On the creation of bass2nick.com

Whether someone is bothered by...

...the excessive tracking and analytics elements present on most any site that receives a large amount of traffic, reliance on JavaScript for basic function, and literal MITM (man-in-the-middle) of CDNs (content delivery networks) such as CloudFlare, Akamai, Amazon CloudFront, among countless other supposed deficiencies (as defined by someone who is more bothered by this than is perhaps reasonable)...

...is not so much of a question as "Are many people at all aware of these 'issues?'"

Indeed, it does seem that people who more than vaguely care about privacy for the sake of itself are rather scarce.

Being on the further end of this curve, though not quite lost in some place four standard deviations out, has led me to understand that software does not need to be difficult to set up- provided there is relevant documentation available (which is sadly often not the case), and that avoiding Google, Meta, Microsoft, etc is extremely difficult even when limiting yourself to 1% of available services.

From Thoughts to Reality

In obtaining a domain name (what you type in to reach this website), I first had to know that you find a domain registrar to purchase from, that you link your server's address to your domain name using your registrar's service, and that the instructions of where to do this on the poorly translated interface of my French registrar's site were totally vague and unhelpful until I had read enough A records to simply realize which entry to put into which field. Instructions suddenly make sense if you already know the answer!

But a domain name does not a server host. That is the domain of server providers. After sifting through dozens of said, comparing rates, thinking about how much processing, RAM, and storage I needed, I settled on what seemed like the simplest option: the one with no bells-and-whistles, no fancy web interface to wrangle with, just access over SSH. Often I find that "convenience" features simply limit your options, and it is far easier to overcome a steep difficulty curve rather than a shallow one if, after having climbed, the easier option leaves you on a much shorter hill from which you can see much less. I also administrate the server through a janky, limited-size console window, but I suppose that forces me to develop a mental concept of what my machine is doing. It also leads me to put reports into files before reading them, which is very annoying.

There is a term, "analysis paralysis," that describes why I sometimes take so long in making decisions. Before I made this site, I suffered from the problem of caring too much about which software I chose for which purpose to even get around to having a place to run any software. In these situations, I might advise you to "just get over it and choose something." Perhaps not a very "nice" solution, but when you understand that it does not matter which *BSD, Linux distro, etc you use, nor whether you run Apache or nginx or some-such, apart from cases where your software will simply not run outside of a certain environment, decisions do get easier. For those that limit themselves to one suite because they absolutely must run "Super MediLaser Control: Windows NT 2025-" perhaps if enough of you complain, our society might finally move on from some of our monstrous digital baggage.

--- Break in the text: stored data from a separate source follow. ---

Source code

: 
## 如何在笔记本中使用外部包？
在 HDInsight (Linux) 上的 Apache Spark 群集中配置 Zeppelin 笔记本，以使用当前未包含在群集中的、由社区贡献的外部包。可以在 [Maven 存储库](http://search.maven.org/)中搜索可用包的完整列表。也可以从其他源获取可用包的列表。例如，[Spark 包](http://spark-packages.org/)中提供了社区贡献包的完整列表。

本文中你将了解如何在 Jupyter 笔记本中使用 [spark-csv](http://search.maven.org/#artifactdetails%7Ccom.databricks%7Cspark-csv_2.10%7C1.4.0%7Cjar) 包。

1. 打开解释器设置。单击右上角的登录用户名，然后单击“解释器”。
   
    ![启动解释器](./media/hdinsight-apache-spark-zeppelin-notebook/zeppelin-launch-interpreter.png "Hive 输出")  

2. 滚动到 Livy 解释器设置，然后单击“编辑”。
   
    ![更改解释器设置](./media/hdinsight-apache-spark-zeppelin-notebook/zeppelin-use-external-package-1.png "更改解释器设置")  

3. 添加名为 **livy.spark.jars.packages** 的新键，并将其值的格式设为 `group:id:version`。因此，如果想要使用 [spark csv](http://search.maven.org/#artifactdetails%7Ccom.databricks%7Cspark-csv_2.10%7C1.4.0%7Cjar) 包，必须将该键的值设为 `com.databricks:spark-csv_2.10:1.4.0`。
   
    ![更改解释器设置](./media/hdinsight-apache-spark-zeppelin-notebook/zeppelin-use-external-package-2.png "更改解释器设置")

I wrote the HTML/CSS for this site mostly through my awful little SSH out-of-band console. You do not need a fancy editor. The site does not have all the nice features I might want, however, it works, and I can reasonably re-write it from scratch in a day. I cannot say if I would do it the same way a second time, as writing HTML is kind of a waste of time, but I do also really appreciate old-fashioned sites, where the author is not relying on giant looping videos in the background and three sentences spread across three viewport heights with a pointless parallax effect in order to get their point across.

There you go. I'm not the smartest guy around, but I can at least manage to put out something. If you've the patience to read this far into this article, you have the requisite attention span to achieve what you want. Go, read some articles, fill in the gaps that no forum seems to be covering using your reasoning skills, and maybe even have some fun along the way.